In a town with no proper access to humanitarian aid and where medical services are severely limited, Mustafa kept going, kept helping others – however bad things got. And he inspired his colleagues to do the same.

In the past few weeks, the aerial shelling of Eastern Ghouta has intensified. Bombs rained overhead all day and every day. Yet Mustapha and his colleagues continued to do their very best to bring support to families when they could.

At 9pm on the 9th, Mustapha’s house was hit by a shell. Later he was pulled from the rubble with catastrophic chest injuries. Despite the efforts of medical staff, he died some hours later. Mustapha, survived by his wife, mother and younger brothers, joined the list of now hundreds of civilians who have lost their lives in recent days in what has been rightly called a massacre of Eastern Ghouta.

Speaking on the phone earlier today, a staff member at one of Christian Aid’s partner organisations, and one of Mustapha’s colleagues, described the terrifying twilight world the people of Eastern Ghouta now inhabit. As the incessant shelling hails down daily on them, they have sought shelter underground wherever they can. They do not have sufficient access to water, electricity or food in these subterranean spaces, described as “underground graveyards” where people wait for death, feeling abandoned by the world.

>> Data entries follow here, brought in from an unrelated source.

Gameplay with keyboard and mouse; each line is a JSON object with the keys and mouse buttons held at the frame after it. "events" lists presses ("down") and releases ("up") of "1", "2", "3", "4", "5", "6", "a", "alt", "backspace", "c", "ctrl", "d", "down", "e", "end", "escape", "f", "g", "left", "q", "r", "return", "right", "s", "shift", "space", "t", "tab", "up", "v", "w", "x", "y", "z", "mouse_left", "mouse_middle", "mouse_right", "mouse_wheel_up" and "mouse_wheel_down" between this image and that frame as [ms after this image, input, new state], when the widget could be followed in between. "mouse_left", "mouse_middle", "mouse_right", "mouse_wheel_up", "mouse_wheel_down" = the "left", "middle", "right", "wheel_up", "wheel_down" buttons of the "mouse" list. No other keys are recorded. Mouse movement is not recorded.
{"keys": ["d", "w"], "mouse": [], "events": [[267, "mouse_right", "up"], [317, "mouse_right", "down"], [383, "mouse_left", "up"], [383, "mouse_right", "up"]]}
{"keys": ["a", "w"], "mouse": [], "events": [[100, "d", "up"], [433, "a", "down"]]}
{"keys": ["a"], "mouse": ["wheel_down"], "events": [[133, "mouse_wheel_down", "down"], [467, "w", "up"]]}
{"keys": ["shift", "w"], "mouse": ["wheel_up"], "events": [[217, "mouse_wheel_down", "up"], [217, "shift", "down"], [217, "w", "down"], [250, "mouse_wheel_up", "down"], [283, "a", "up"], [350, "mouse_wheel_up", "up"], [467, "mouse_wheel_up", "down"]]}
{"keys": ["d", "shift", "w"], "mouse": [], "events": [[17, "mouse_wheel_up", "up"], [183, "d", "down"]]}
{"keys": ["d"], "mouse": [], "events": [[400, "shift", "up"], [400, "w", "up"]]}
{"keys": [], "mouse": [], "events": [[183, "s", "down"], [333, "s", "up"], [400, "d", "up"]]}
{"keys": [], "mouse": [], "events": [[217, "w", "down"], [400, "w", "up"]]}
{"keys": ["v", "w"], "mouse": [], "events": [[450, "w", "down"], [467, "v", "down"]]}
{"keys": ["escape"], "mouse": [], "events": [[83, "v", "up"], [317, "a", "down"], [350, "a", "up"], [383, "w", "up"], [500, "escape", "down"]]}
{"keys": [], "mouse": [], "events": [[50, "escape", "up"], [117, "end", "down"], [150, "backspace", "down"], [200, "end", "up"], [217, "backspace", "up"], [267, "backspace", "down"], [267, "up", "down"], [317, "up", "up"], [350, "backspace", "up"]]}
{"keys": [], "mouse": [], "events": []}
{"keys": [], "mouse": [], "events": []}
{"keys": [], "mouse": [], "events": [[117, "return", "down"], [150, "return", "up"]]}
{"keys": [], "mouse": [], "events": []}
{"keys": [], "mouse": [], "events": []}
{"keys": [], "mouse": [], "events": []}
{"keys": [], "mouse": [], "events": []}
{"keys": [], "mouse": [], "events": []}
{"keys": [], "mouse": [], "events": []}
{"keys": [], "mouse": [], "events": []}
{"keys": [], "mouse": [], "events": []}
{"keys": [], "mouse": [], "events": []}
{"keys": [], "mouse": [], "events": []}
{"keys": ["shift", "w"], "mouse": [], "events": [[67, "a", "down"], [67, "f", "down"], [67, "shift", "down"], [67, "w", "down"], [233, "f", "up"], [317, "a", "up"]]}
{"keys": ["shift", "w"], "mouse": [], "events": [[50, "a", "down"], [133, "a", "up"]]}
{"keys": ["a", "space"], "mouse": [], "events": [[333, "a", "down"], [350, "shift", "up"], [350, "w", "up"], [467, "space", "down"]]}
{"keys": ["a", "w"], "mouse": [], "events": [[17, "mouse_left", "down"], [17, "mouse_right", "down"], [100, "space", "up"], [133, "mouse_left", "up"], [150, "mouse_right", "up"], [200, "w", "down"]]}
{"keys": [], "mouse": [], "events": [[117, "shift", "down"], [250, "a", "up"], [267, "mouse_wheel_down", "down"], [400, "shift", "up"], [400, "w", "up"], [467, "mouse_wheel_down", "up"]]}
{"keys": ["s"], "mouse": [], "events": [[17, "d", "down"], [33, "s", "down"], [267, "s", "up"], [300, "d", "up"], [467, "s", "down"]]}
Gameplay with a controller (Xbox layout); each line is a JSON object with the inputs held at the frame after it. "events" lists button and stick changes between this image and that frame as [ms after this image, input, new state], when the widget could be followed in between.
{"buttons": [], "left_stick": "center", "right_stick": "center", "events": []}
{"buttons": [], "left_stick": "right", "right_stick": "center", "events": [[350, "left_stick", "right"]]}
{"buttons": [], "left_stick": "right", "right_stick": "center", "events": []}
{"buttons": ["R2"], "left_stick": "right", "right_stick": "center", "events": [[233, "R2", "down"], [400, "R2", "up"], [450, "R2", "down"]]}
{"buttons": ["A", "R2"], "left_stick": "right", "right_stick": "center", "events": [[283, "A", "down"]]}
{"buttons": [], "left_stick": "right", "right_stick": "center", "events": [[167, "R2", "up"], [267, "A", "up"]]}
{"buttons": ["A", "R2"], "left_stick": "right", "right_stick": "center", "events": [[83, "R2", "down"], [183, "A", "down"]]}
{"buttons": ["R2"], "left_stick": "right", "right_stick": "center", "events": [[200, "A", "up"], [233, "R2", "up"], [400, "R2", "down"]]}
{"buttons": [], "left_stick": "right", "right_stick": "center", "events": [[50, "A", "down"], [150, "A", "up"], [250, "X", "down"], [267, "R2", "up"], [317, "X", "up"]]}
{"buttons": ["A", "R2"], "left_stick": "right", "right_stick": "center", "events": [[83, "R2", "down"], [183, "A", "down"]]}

Our partner’s staff slip out after darkness when the shelling has ended – to take the opportunity to update their HQs based outside Syria, and to try and find food for their families trapped underground. They search for basics likes rice and flour to make bread, but even these are difficult to find, their team member told me on the phone. In the last five years of besiegement basic supplies were sold at a premium, but in recent days prices have as much as tripled.

Christian Aid was supporting a food kitchen in the Eastern Ghouta town of Sabqa. This last week the building was shelled and it is now beyond use. Despite the overwhelming challenges they face, they are still trying to find somewhere else to set their work up and continue serving their community – but this massive inflation of prices will make their work even harder.

For the thousands that have been injured, the space for medical support is shrinking every day. There are almost no medical supplies left, and yesterday it was reported that 13 medical facilities were out of service due to direct shelling. This has even included a Red Crescent centre in the town of Herasta and a White Helmets centre in Douma. These indiscriminate attacks targeting civilian populations, on medical facilities and on schools are in direct violation of international humanitarian law, as are the ongoing blocks in access to humanitarian aid of these besieged communities of Eastern Ghouta.

Speaking of international law seems almost farcical in the midst of accounts of children trapped in subterranean hideaways without food or water and the very real sense of the people there that the international community has forgotten them. But let’s be clear, the current massacre of Eastern Ghouta did not happen overnight: this is an area that has been besieged for five years. Even while the smoke was rising off the ruins of the destruction of Eastern Aleppo in December 2016 and the international community was saying it must never happen again, even then Eastern Ghouta was being shelled and its people trapped without aid.

The complexity of the war in Syria – coming into its eighth year, with its head-spinning number of militias and the involvement of various international actors – has made it too easy not to listen to the voices of civilian society over the roar of this chaos. A civil society that includes people like Mustapha.

Today, as the UN calls for immediate ceasefires and a de-escalation of violence from all actors with immediate access for humanitarian relief, those voices must be heard. How many more massacres of children, women and men must we tolerate before we stand up and say that enough is enough?